Even after the gardening public began to step gingerly around, talking quietly, the garden retained this feeling of being private, completely imbued with the personality of the woman who created it. No gardening by committee here: the acanthus above is allowed to flop because it looks interesting. It makes a good picture.
"I aim to make pictures with form, texture and colour," says Beth Chatto later as we sit on a bench in the Gravel Garden. The sense of peace and quiet has long gone and children are charging around. The world famous Gravel Garden is a former car park and even now it seems to be the main route for deliveries. A parcel van reverses towards us, beeping loudly. "I don't mean a picture hanging on a wall, with a frame," she continues serenely. "It's an evolving picture... Which means there is a lot of editing. Trees and shrubs double in size; you put things down as ground cover and then they take over... Just this morning we were going around and I was saying 'let's start again with this.'"
There was no garden or house here before 1960, just dry Essex land. The layout does not follow Victorian guide lines but is free and fluid and yet curiously of its time. The planting follows the Japanese 'line of beauty': "The structure of the bed forms a triangle, and within that triangle there are more triangles." They are essentially giant island beds and what could be more 1960s than that.

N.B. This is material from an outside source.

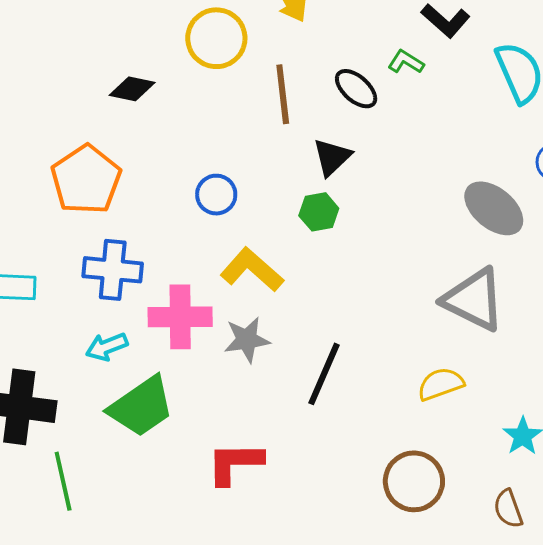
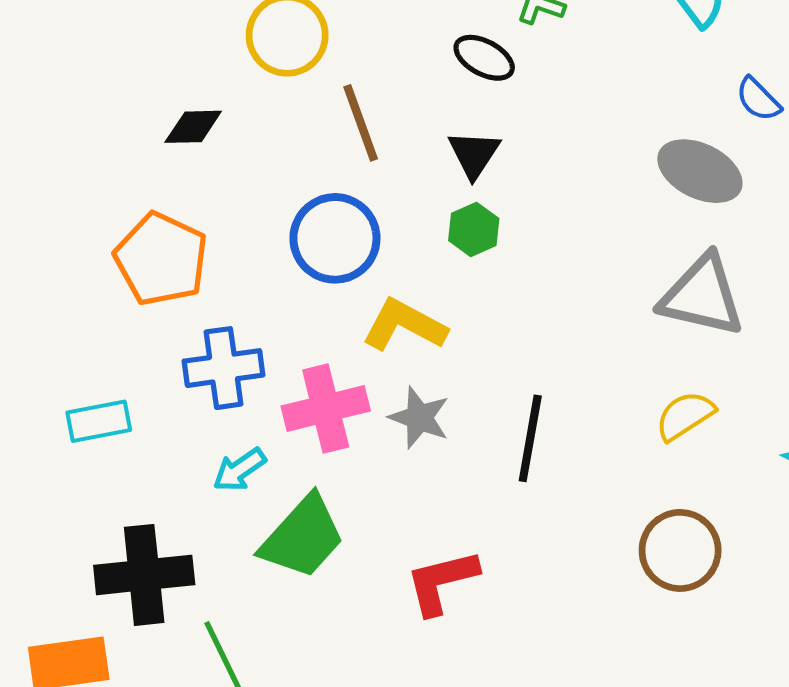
brown line: (283, 94) -> (361, 123), moved
blue circle: (216, 195) -> (335, 238), size x1.6
gray star: (247, 340) -> (419, 418), turned -30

The garden is very neat, without being 'tidy'. "I like a certain amount of freedom but there needs to be control as well," says Beth Chatto. Although many of her ideas have caught up with her over the years Mrs Chatto has always been a radical. She is completely immune to gardening fashions. "Nature is not distracted by fashion," she says, almost indignantly. There are plants here which have earned their place and are outside the zeitgest. Right plant for the right place: it's her thing - she may even have invented the idea. If it works, it works. And by the way, she used grasses fifty years ago.